How was it on the Star Wars set with alumni Harrison Ford and Carrie Fisher?
In that situation, it was very hard to maintain a sense of equanimity because there was that part of me that grew up with them and to see them dressed up like that and to see Chewbacca standing next to Harrison and think, what dream am I in, where this is actually happening?
And not only that, but to see someone like Harrison putting his heart into it and it wasn't cynical, it had a lot to do with (director J.J. Abrams) just creating a situation where we were all having fun.
Carrie Fisher is a mad one (laughs). She is one of the funniest people I ever met in my life and I just enjoyed working with her so much.
Can we talk about X-Men: Apocalypse?
For me, there was a very personal reason. I grew up with that comic book in particular.
And also the idea of encompassing this second coming and the idea of this judgment of the God of the Old Testament, and how do you embody that? So that has been the challenge.

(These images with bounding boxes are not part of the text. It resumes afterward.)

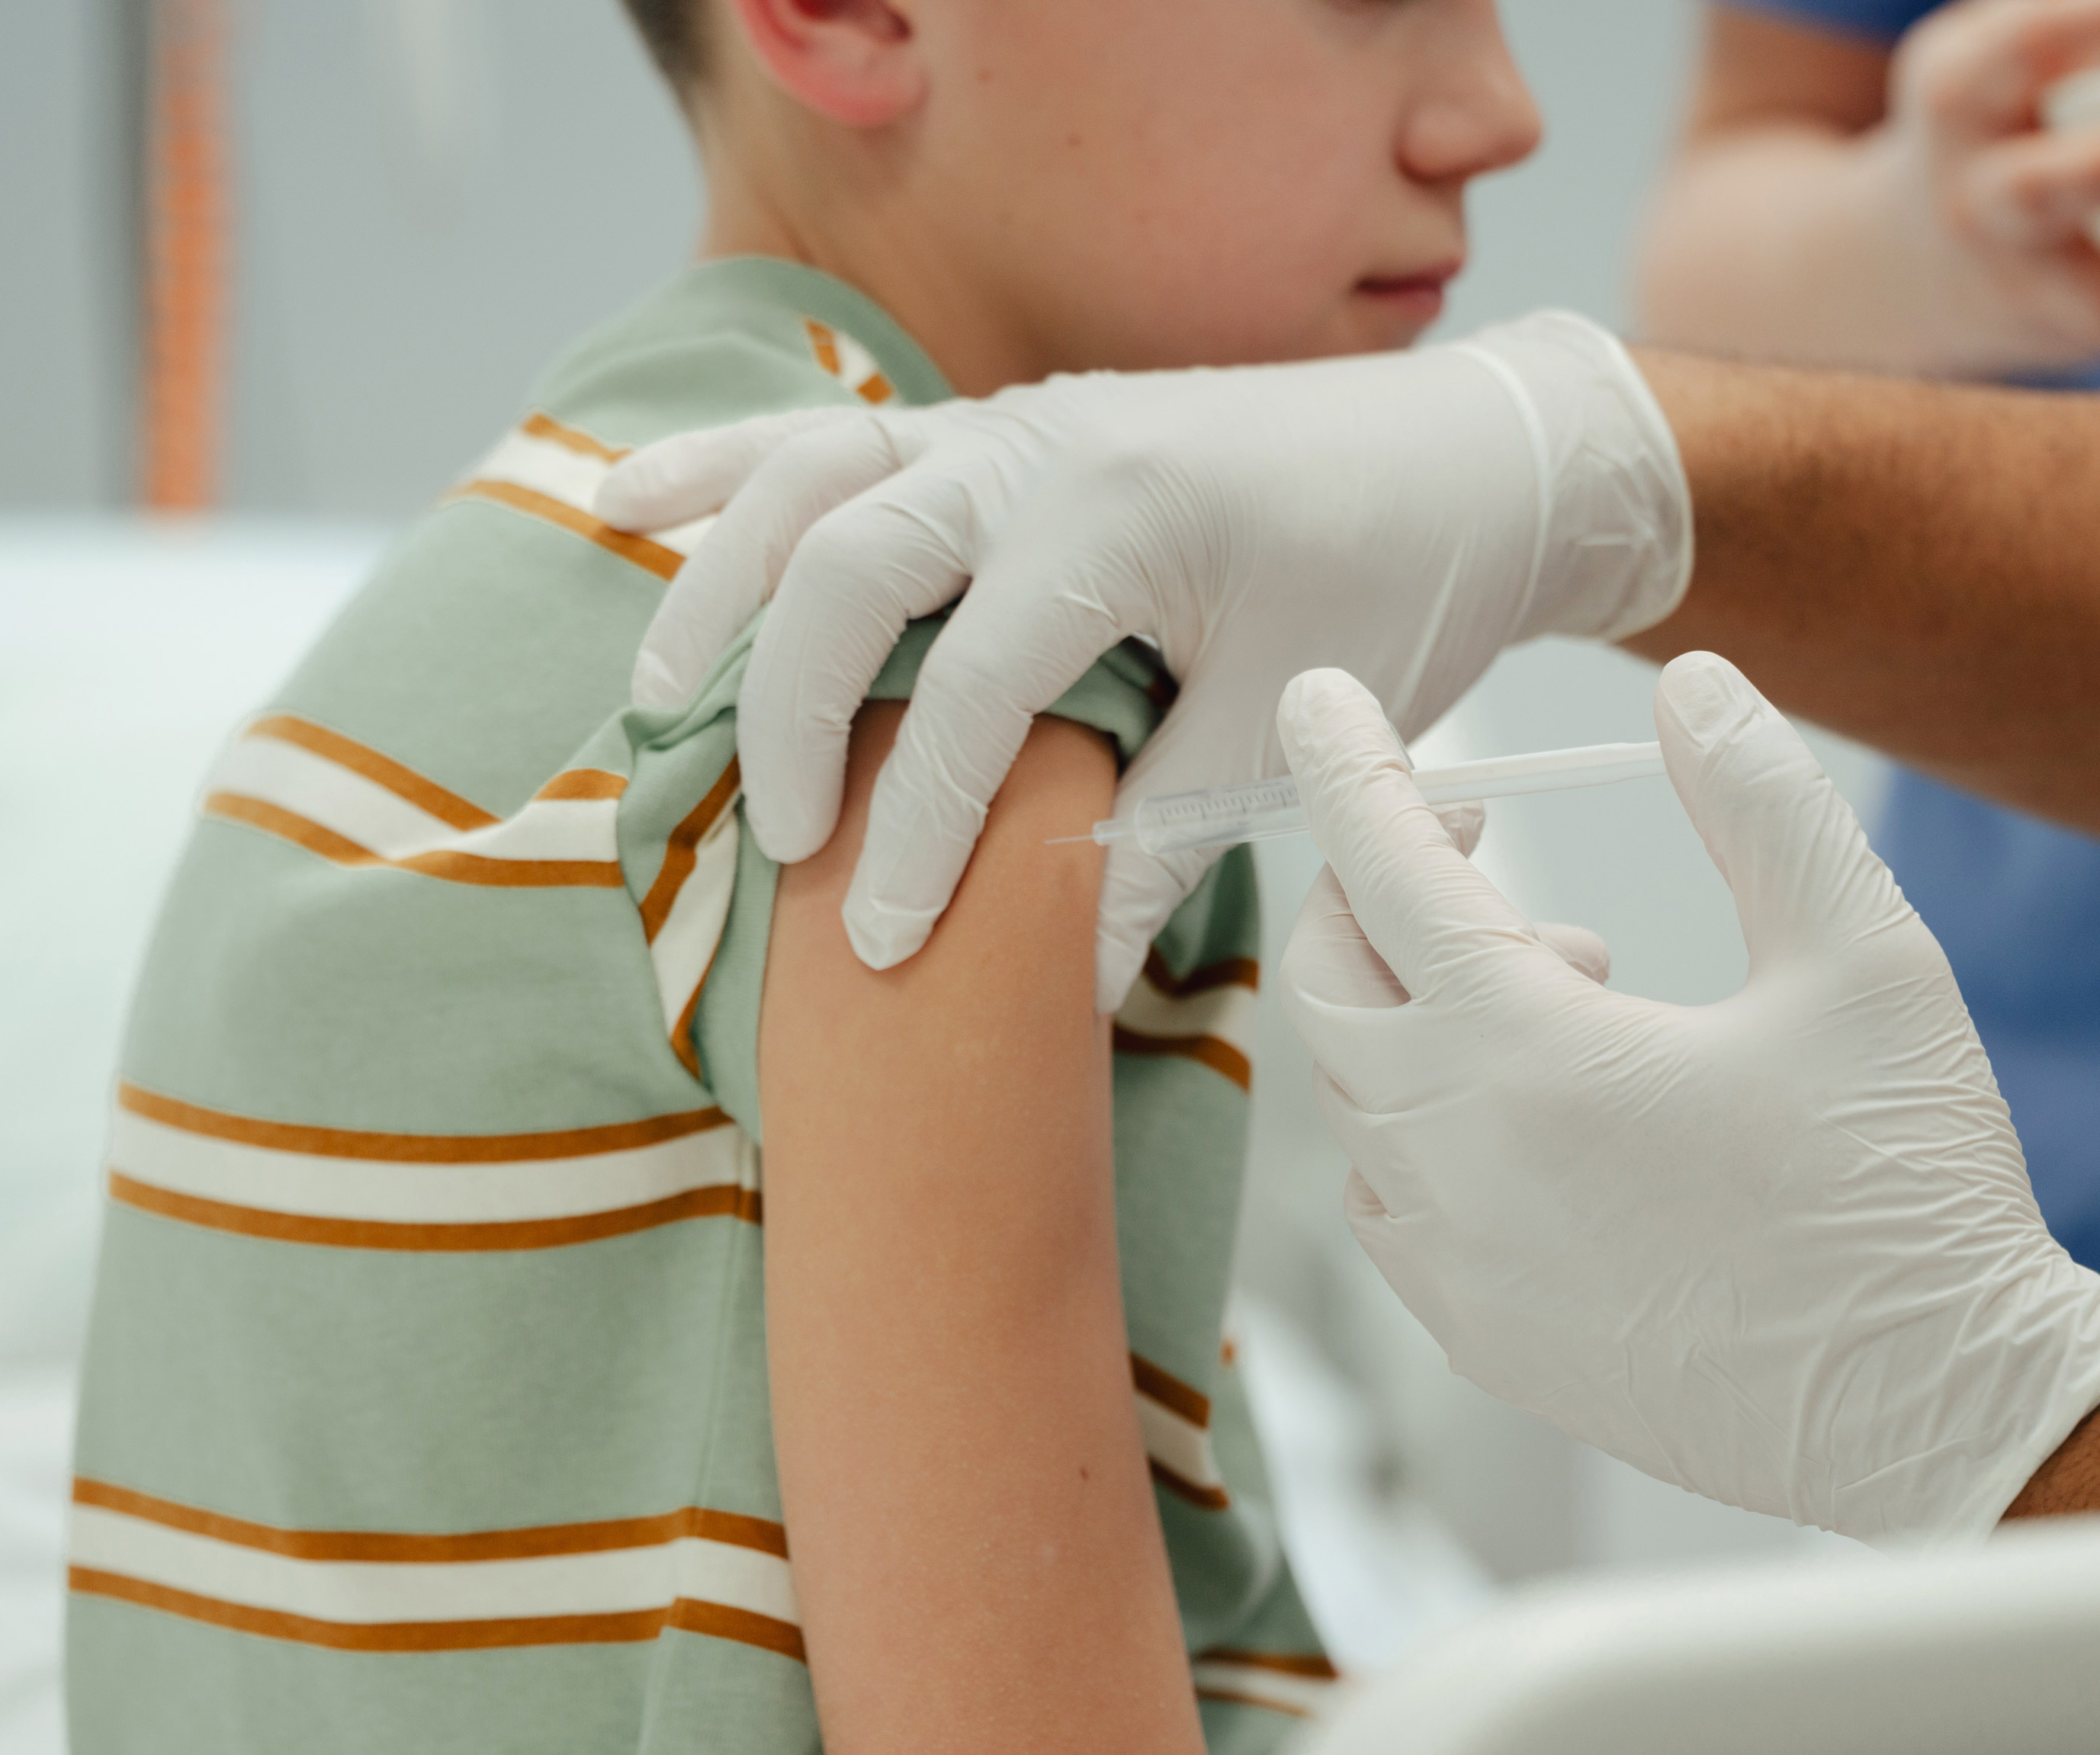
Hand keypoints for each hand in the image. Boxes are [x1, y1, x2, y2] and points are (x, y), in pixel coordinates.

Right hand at [593, 313, 1689, 1010]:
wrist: (1470, 457)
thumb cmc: (1398, 584)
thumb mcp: (1292, 729)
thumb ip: (1164, 843)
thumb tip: (1060, 989)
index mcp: (1121, 519)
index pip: (970, 696)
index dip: (918, 834)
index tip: (886, 947)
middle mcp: (1039, 446)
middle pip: (845, 571)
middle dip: (789, 718)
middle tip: (782, 850)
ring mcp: (1008, 420)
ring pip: (810, 479)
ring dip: (720, 580)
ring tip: (657, 695)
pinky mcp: (1000, 423)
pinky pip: (833, 432)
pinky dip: (726, 468)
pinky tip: (629, 502)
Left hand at [1273, 652, 2099, 1544]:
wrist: (1946, 1408)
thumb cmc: (1907, 1183)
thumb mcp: (1859, 954)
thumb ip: (1759, 801)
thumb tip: (1692, 688)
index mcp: (1525, 1053)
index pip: (1380, 868)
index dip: (1346, 764)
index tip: (1324, 701)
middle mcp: (1454, 1167)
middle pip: (1329, 986)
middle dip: (1375, 891)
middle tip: (1477, 848)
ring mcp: (1458, 1270)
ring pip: (1355, 1101)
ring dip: (1418, 1016)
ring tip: (1575, 993)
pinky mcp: (1486, 1343)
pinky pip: (1394, 1208)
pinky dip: (1428, 1128)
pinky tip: (1550, 1116)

It has a sense of Greek tragedy and mask work where you are embodying mythic ideas, and how do you convey that physically?
It's tough because I am completely covered in prosthetics, my entire face, and I am in a huge suit that weighs about 50 pounds (about 20kg), and I have to be connected to a cooling mechanism at all times, if not I will die.
I really also enjoyed working with Michael Fassbender, James McAvoy and Jennifer Lawrence - they have got a tight family up there and they have kind of welcomed me into the whole thing.